═════ Provided records

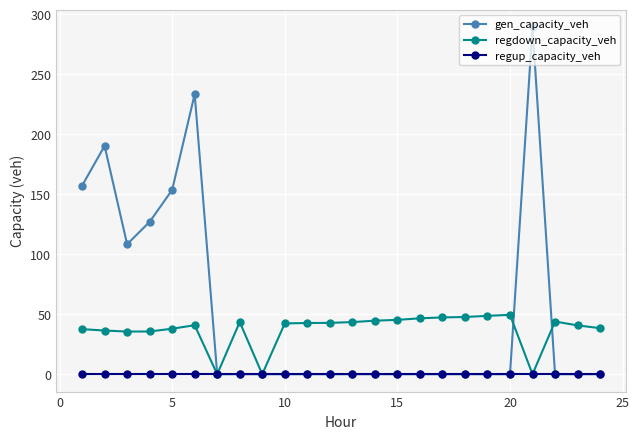

List the series in order of their overall mean, lowest first.

regup_capacity_veh, regdown_capacity_veh, gen_capacity_veh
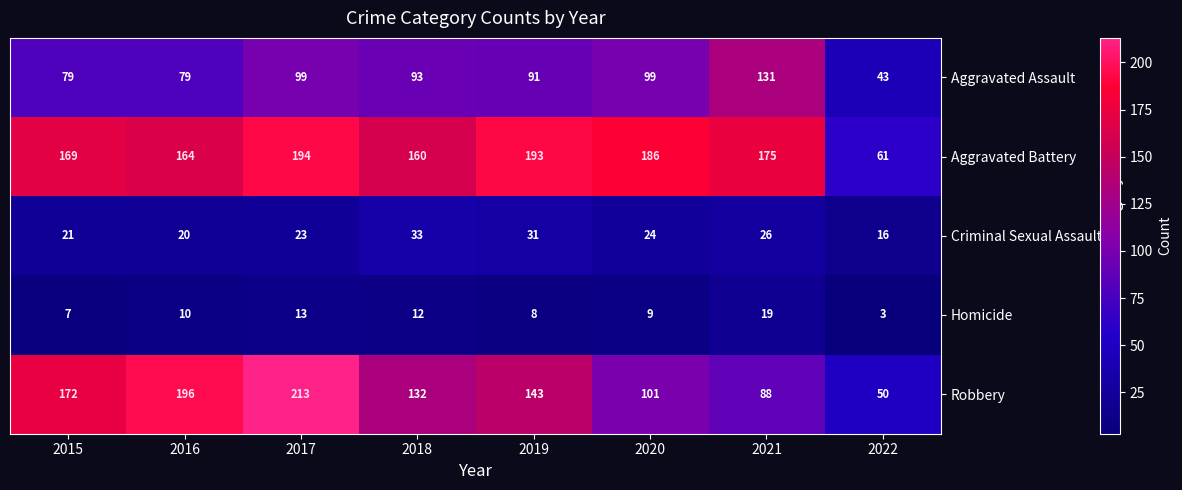

What is the sum of all Criminal Sexual Assault values?

194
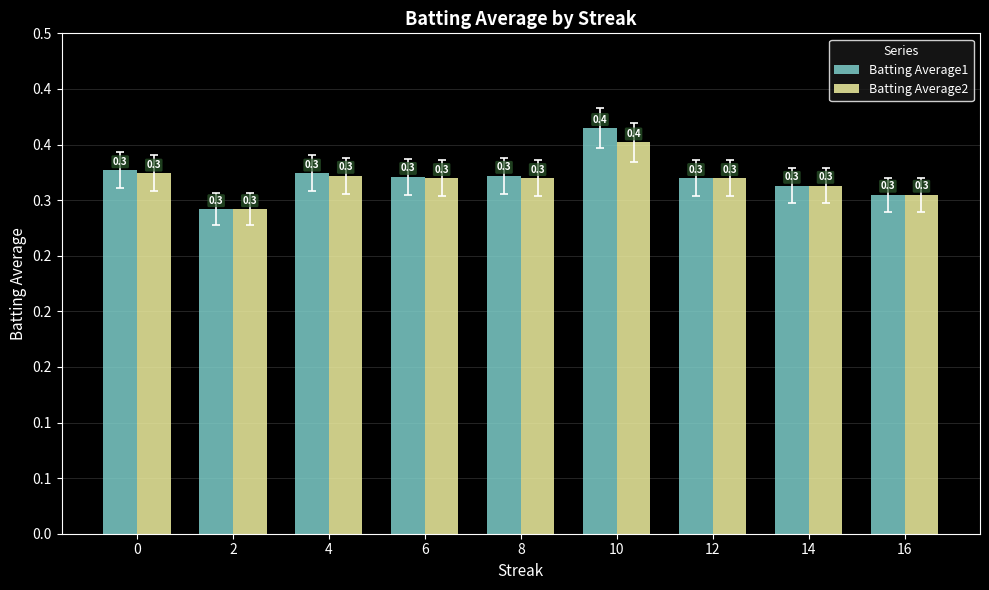

Does the chart contain any negative values?

No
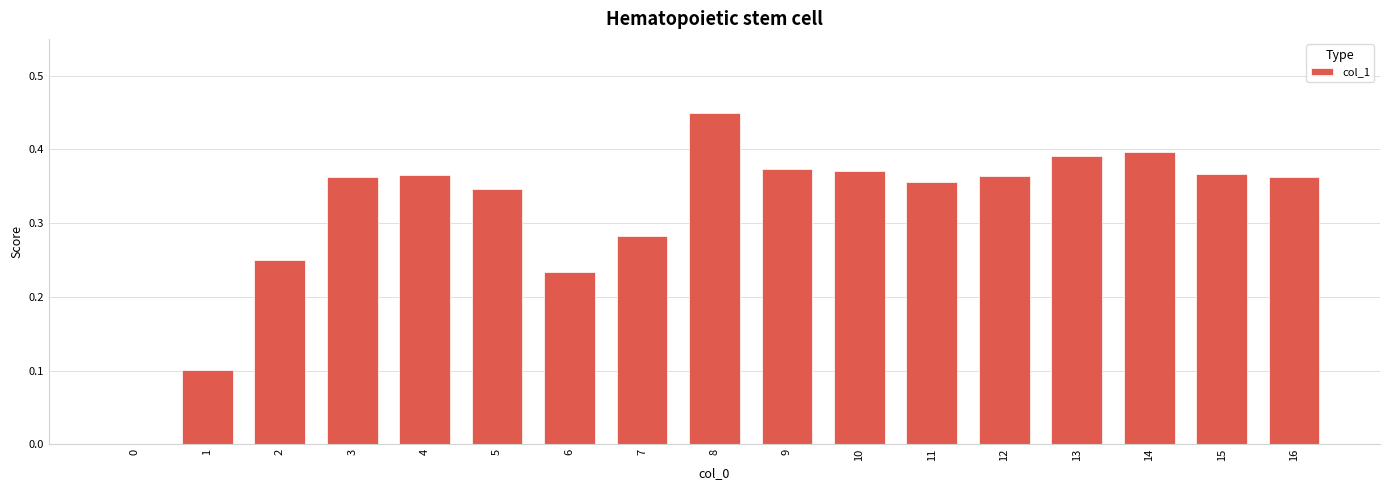

Are the bars horizontal?

No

══════════

▶ Your instructions:
Rewrite all of the lines above, changing "chart" to "graph" and keeping everything else the same. Leave the pictures out.

▶ Solution to this exercise:
List the series in order of their overall mean, lowest first.

regup_capacity_veh, regdown_capacity_veh, gen_capacity_veh

What is the sum of all Criminal Sexual Assault values?

194

Does the graph contain any negative values?

No

Are the bars horizontal?

No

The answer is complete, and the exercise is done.